A dentist is required to be completely OCD about their treatment, like a precision engineer, and they are required to be an artist/sculptor. In life, when do these opposing qualities lie in the same person? We are remarkable to do all this, and we need to know that. Yes, we are remarkable people.
Another challenge that I have seen in associate dentists over the years is this: dentists earn good money. Some dentists find out that dentistry does not suit them. I would phrase it that they really are poor dentists, clinically and socially. These people know that they should quit, but the money is too good, and where would they find another job with just a degree that pays as well as they are used to?

These dentists just live with this inner pain of unhappiness. Life is not about money. Life is about loving what you do, being the best, and making a difference. Wake up, be brave, downsize and be happy.

What’s next for you?

I work harder now than ever, although I have chosen not to do clinical dentistry anymore due to time commitments. The growth of Andrea Ubhi York and the referral arm, Love Dental, is fun to develop and manage.

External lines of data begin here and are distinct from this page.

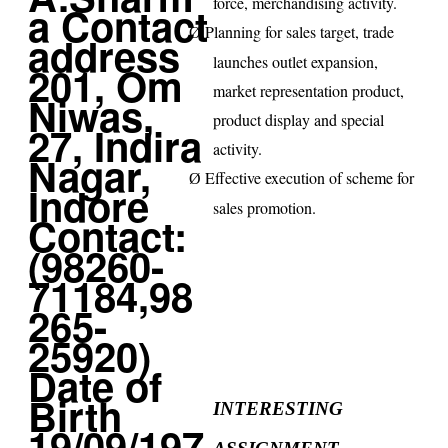
force, merchandising activity.
Planning for sales target, trade
Ø
launches outlet expansion,
market representation product,
product display and special
activity.
Effective execution of scheme for
Ø
sales promotion.
INTERESTING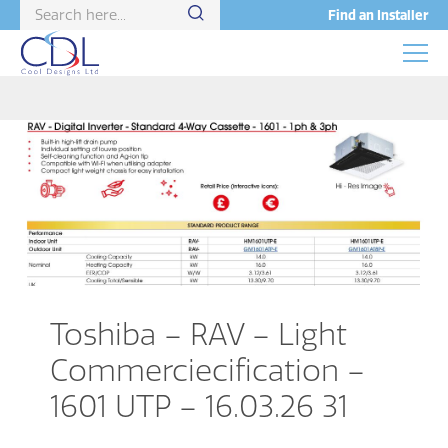
Find an Installer
Toshiba – RAV – Light
Commerciecification –
1601 UTP – 16.03.26 31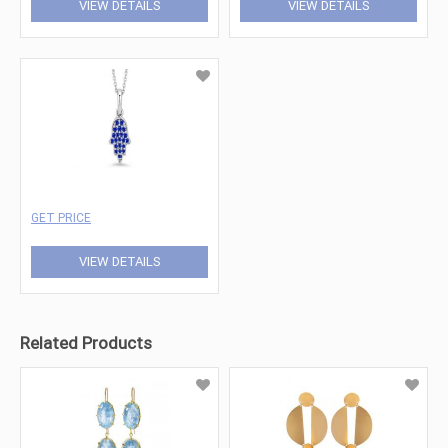
VIEW DETAILS
VIEW DETAILS
GET PRICE
VIEW DETAILS
Related Products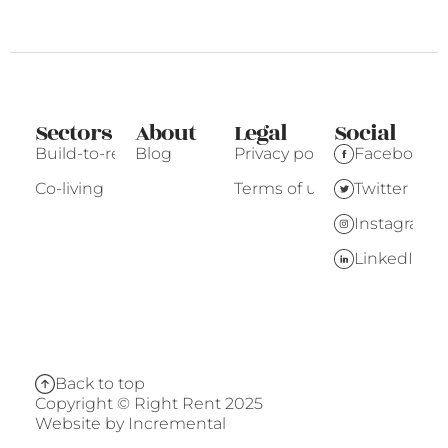
Sectors
About
Legal
Social
Build-to-rent
Blog
Privacy policy
Facebook
Co-living
Terms of use
Twitter
Instagram
LinkedIn
Back to top
Copyright © Right Rent 2025
Website by
Incremental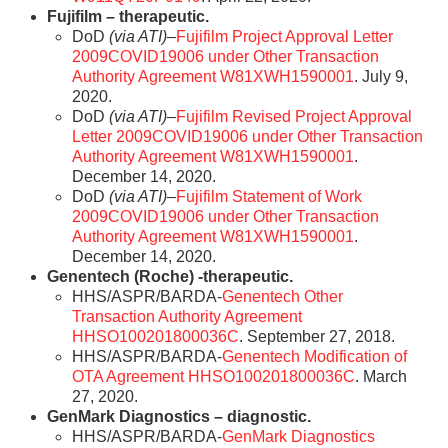
Fujifilm – therapeutic.
DoD
(via ATI)
–
Fujifilm Project Approval Letter
2009COVID19006 under Other Transaction
Authority Agreement W81XWH1590001
. July 9,
2020.
DoD
(via ATI)
–
Fujifilm Revised Project Approval
Letter 2009COVID19006 under Other Transaction
Authority Agreement W81XWH1590001
.
December 14, 2020.
DoD
(via ATI)
–
Fujifilm Statement of Work
2009COVID19006 under Other Transaction
Authority Agreement W81XWH1590001
.
December 14, 2020.
Genentech (Roche) -therapeutic.
HHS/ASPR/BARDA-
Genentech Other
Transaction Authority Agreement
HHSO100201800036C
. September 27, 2018.
HHS/ASPR/BARDA-
Genentech Modification of
OTA Agreement HHSO100201800036C
. March
27, 2020.
GenMark Diagnostics – diagnostic.
HHS/ASPR/BARDA-
GenMark Diagnostics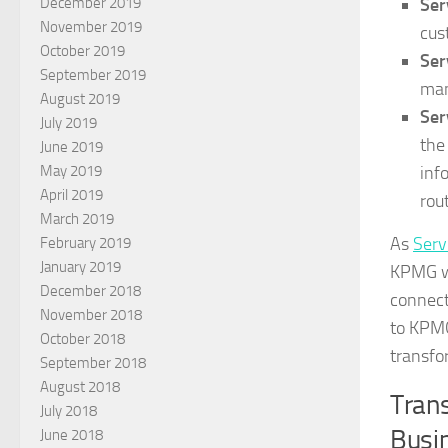
Ser
December 2019
November 2019
cus
October 2019
Ser
September 2019
man
August 2019
Ser
July 2019
the
June 2019
inf
May 2019
April 2019
rou
March 2019
As
Serv
February 2019
January 2019
KPMG wa
December 2018
connect
November 2018
to KPMG
October 2018
transfor
September 2018
August 2018
Trans
July 2018
Busi
June 2018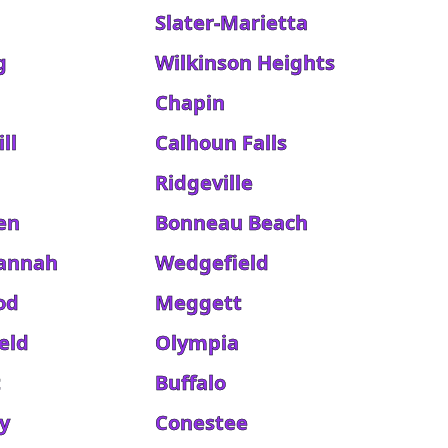
Slater-Marietta
g
Wilkinson Heights
Chapin
ll
Calhoun Falls
Ridgeville
en
Bonneau Beach
annah
Wedgefield
od
Meggett
eld
Olympia
t
Buffalo
y
Conestee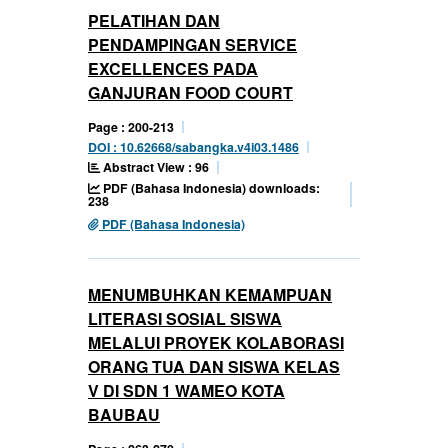
PELATIHAN DAN
PENDAMPINGAN SERVICE
EXCELLENCES PADA
GANJURAN FOOD COURT
Page : 200-213
DOI : 10.62668/sabangka.v4i03.1486
Abstract View : 96
PDF (Bahasa Indonesia) downloads:
238
PDF (Bahasa Indonesia)
MENUMBUHKAN KEMAMPUAN
LITERASI SOSIAL SISWA
MELALUI PROYEK KOLABORASI
ORANG TUA DAN SISWA KELAS
V DI SDN 1 WAMEO KOTA
BAUBAU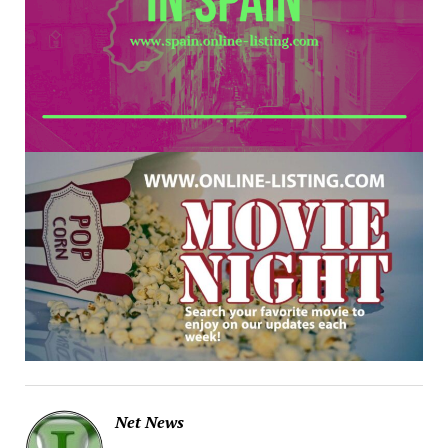
Net News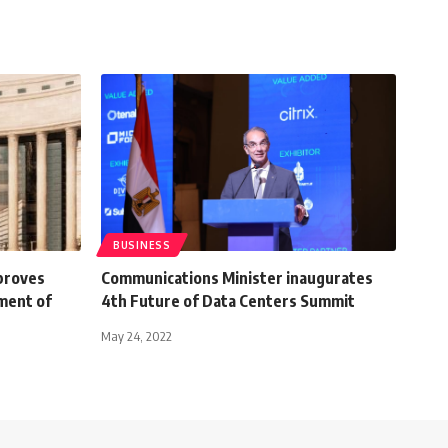
BUSINESS
proves
Communications Minister inaugurates
hment of
4th Future of Data Centers Summit
May 24, 2022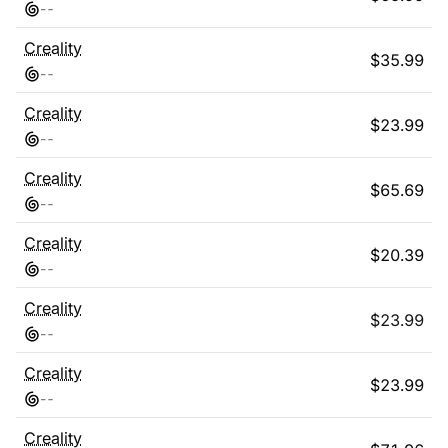
-
-
Creality
$
35.99
-
-
Creality
$
23.99
-
-
Creality
$
65.69
-
-
Creality
$
20.39
-
-
Creality
$
23.99
-
-
Creality
$
23.99
-
-
Creality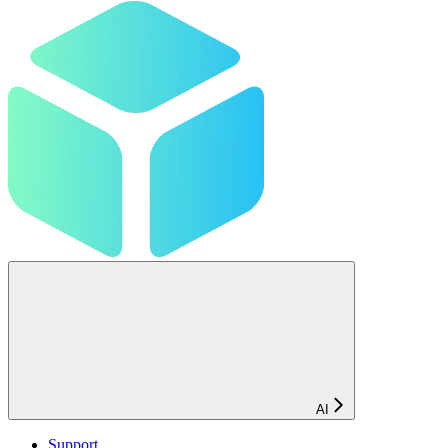
AI
Support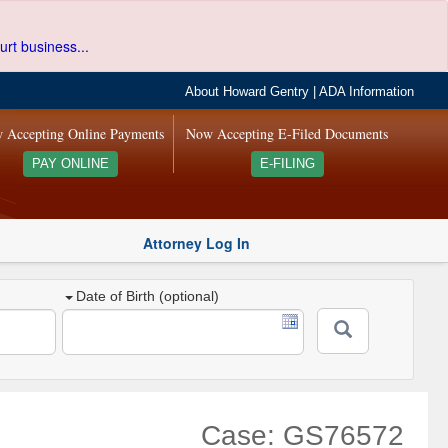
urt business...
About Howard Gentry
|
ADA Information
 Accepting Online Payments
Now Accepting E-Filed Documents
PAY ONLINE
E-FILING
Attorney Log In
Date of Birth (optional)
Case: GS76572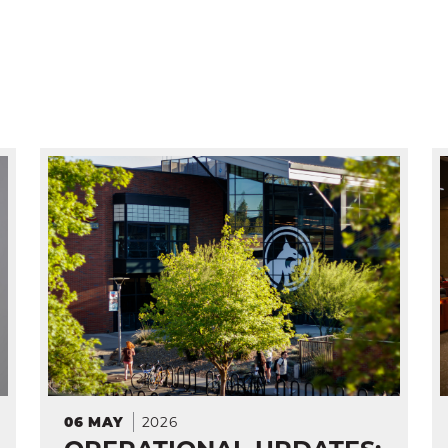
2026
06
MAY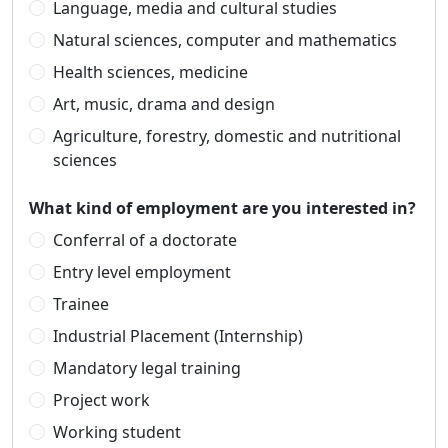
Language, media and cultural studies
Natural sciences, computer and mathematics
Health sciences, medicine
Art, music, drama and design
Agriculture, forestry, domestic and nutritional
sciences
What kind of employment are you interested in?
Conferral of a doctorate
Entry level employment
Trainee
Industrial Placement (Internship)
Mandatory legal training
Project work
Working student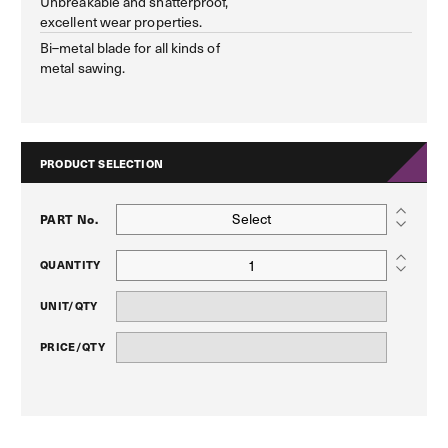
Unbreakable and shatterproof,
excellent wear properties.
Bi–metal blade for all kinds of
metal sawing.
PRODUCT SELECTION
Select
PART No.
QUANTITY
UNIT/QTY
PRICE/QTY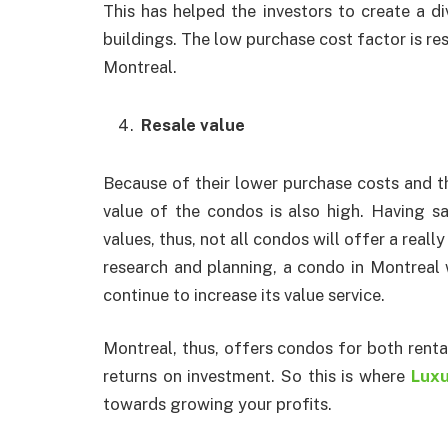
This has helped the investors to create a di
buildings. The low purchase cost factor is re
Montreal.
Resale value
Because of their lower purchase costs and th
value of the condos is also high. Having sai
values, thus, not all condos will offer a really
research and planning, a condo in Montreal w
continue to increase its value service.
Montreal, thus, offers condos for both renta
returns on investment. So this is where
Luxu
towards growing your profits.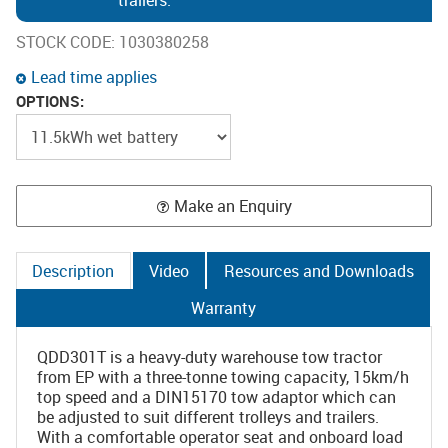
trailers.
STOCK CODE:
1030380258
Lead time applies
OPTIONS:
Make an Enquiry
Description
Video
Resources and Downloads
Warranty
QDD301T is a heavy-duty warehouse tow tractor
from EP with a three-tonne towing capacity, 15km/h
top speed and a DIN15170 tow adaptor which can
be adjusted to suit different trolleys and trailers.
With a comfortable operator seat and onboard load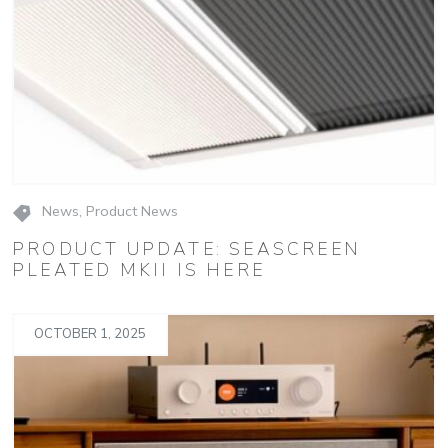
News
,
Product News
PRODUCT UPDATE: SEASCREEN
PLEATED MKII IS HERE
OCTOBER 1, 2025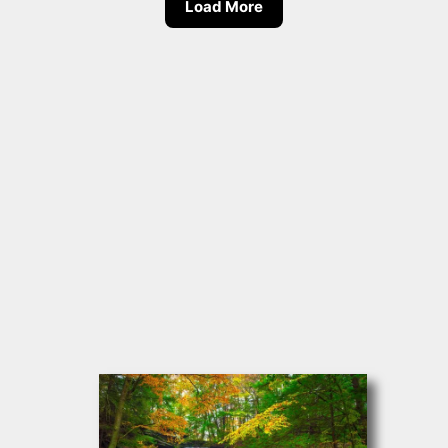
Load More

However, it is time to do what I was always meant to do. I have a family and team that love me; they watch my back and I watch theirs. But there are places in this world where girls don’t have that. Girls are being sold into the sex trade by their families and friends, and it’s time for me to go watch over them.

I have become a trustee for Asha Nepal, a charity in Kathmandu that cares for girls that have been returned from captivity in the brothels in India. They cannot return to their homes, so Asha has set up homes – a crisis centre, a children’s home (these girls are children, often aged between nine and 13) and foster homes. I don’t do it because it makes me feel good, I’m just doing what I feel I should be doing. As a practice, we are giving 10% of gross profits to Asha, which is small in the light of things.

What words would you say describe you?

Calm, fun, pioneering and very curly.

Any final words?

Be yourself and follow your dreams.


 

Andrea Ubhi is principal of Andrea Ubhi York, a cosmetic private practice, which she opened in 2002, and of Love Dental, a referral service for Yorkshire dentists. Andrea started an NHS practice, Clock House Dental, in York in 1996, selling in 2014. She is trustee for Asha Nepal, a charity caring for survivors of sex trafficking.